Had she possibly drowned herself?

No; Miss Joe was sure not; she was too much afraid of dying and leaving her babe.

Had she been carried off, then? and by whom?

Yes. It was finally concluded that she must have been carried off; but by whom? That was still the problem unsolved. Inquiries were made up and down the coast and in every direction. Advertisements were inserted in the papers, and large rewards offered for her discovery by General Garnet, Judge Wylie, and other benevolent neighbors. For to this sort of assistance Miss Joe made no objection. She considered the recovery of Agnes quite an affair of general interest, as indeed it was. Nothing, however, was heard of her.

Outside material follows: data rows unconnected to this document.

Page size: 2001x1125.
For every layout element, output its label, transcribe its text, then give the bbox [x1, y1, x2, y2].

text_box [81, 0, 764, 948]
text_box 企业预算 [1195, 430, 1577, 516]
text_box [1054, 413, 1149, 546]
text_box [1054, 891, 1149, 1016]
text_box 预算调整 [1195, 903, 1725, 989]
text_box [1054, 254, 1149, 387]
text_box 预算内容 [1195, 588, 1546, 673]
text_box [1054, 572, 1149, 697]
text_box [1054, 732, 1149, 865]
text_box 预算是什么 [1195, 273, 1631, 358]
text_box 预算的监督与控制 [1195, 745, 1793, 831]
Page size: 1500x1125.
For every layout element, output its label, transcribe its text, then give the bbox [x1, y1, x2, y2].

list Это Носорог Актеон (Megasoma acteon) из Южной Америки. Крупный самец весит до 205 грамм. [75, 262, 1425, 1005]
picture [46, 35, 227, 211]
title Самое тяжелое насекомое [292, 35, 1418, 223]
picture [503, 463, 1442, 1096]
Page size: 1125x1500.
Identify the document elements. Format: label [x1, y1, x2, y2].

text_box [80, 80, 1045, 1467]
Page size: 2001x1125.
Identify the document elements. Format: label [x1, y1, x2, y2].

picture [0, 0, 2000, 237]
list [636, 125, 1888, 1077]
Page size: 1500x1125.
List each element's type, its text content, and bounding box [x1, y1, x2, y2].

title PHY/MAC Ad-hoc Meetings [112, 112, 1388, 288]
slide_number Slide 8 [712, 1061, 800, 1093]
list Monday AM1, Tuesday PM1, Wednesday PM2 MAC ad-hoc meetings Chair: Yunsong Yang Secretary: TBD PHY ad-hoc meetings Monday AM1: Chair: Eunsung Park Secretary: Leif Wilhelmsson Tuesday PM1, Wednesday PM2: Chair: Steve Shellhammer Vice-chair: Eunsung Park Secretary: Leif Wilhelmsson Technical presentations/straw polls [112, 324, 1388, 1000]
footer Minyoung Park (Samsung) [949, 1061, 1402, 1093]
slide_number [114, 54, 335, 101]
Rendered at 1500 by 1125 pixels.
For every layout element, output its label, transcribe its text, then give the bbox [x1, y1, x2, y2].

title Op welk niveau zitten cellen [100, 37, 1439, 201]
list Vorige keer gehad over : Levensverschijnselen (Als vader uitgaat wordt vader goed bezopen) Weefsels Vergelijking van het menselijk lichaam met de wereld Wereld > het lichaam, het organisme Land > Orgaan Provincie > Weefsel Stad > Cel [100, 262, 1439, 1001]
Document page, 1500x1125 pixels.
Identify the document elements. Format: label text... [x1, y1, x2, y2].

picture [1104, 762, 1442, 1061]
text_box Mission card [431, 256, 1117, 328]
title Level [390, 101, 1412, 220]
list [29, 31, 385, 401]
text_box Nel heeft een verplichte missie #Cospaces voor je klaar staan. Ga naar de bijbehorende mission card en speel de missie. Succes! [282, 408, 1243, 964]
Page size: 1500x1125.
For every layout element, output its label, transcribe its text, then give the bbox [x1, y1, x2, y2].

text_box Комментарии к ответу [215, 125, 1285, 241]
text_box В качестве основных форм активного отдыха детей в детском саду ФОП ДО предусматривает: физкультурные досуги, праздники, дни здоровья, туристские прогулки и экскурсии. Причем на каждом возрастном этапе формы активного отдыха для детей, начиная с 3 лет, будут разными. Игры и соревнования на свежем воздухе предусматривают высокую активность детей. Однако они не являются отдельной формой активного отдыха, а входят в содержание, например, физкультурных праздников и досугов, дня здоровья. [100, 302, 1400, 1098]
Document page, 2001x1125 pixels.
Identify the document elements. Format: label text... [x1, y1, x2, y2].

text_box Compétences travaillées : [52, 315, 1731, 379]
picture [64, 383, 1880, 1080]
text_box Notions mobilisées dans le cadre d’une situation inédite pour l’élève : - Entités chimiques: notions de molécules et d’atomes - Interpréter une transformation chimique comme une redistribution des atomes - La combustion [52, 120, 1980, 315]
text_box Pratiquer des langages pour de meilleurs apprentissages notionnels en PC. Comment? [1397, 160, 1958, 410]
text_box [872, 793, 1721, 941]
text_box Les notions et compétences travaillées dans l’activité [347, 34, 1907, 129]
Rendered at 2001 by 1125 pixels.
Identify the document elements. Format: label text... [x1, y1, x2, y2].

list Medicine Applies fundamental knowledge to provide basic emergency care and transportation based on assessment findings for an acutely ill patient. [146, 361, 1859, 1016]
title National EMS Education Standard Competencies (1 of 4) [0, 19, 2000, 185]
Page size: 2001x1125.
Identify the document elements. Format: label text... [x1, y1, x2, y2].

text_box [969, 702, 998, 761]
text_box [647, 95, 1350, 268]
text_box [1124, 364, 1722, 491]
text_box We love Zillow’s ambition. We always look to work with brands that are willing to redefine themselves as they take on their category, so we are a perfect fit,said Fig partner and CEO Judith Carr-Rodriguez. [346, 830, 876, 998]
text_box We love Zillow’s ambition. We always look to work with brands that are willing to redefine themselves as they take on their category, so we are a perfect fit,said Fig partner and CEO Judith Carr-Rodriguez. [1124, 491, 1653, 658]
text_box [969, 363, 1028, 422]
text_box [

As months passed, the mystery deepened, and people grew weary of conjecture.

CHAPTER XV.
THE ELFIN GIRL.

But who is this? What thing of sea or land!

Female of sex it seems.

—Samson Agonistes.

For a time Miss Joe had grieved immoderately over the untimely and mysterious fate of her niece, and the loneliness of her own lot, and the prospect of a poor and solitary old age before her; but soon, in the native kindness and disinterestedness of her heart, she turned to the child thus thrown upon her exclusive protection, and only hoped that she might be spared long enough to raise him, and see him able to take his own part; for, after all, small and helpless, and abandoned as he was, he was the last Hutton of the Isles, and the heir of—the little sand bank in the bay, yclept St. Clara’s Isle or Hutton’s Isle.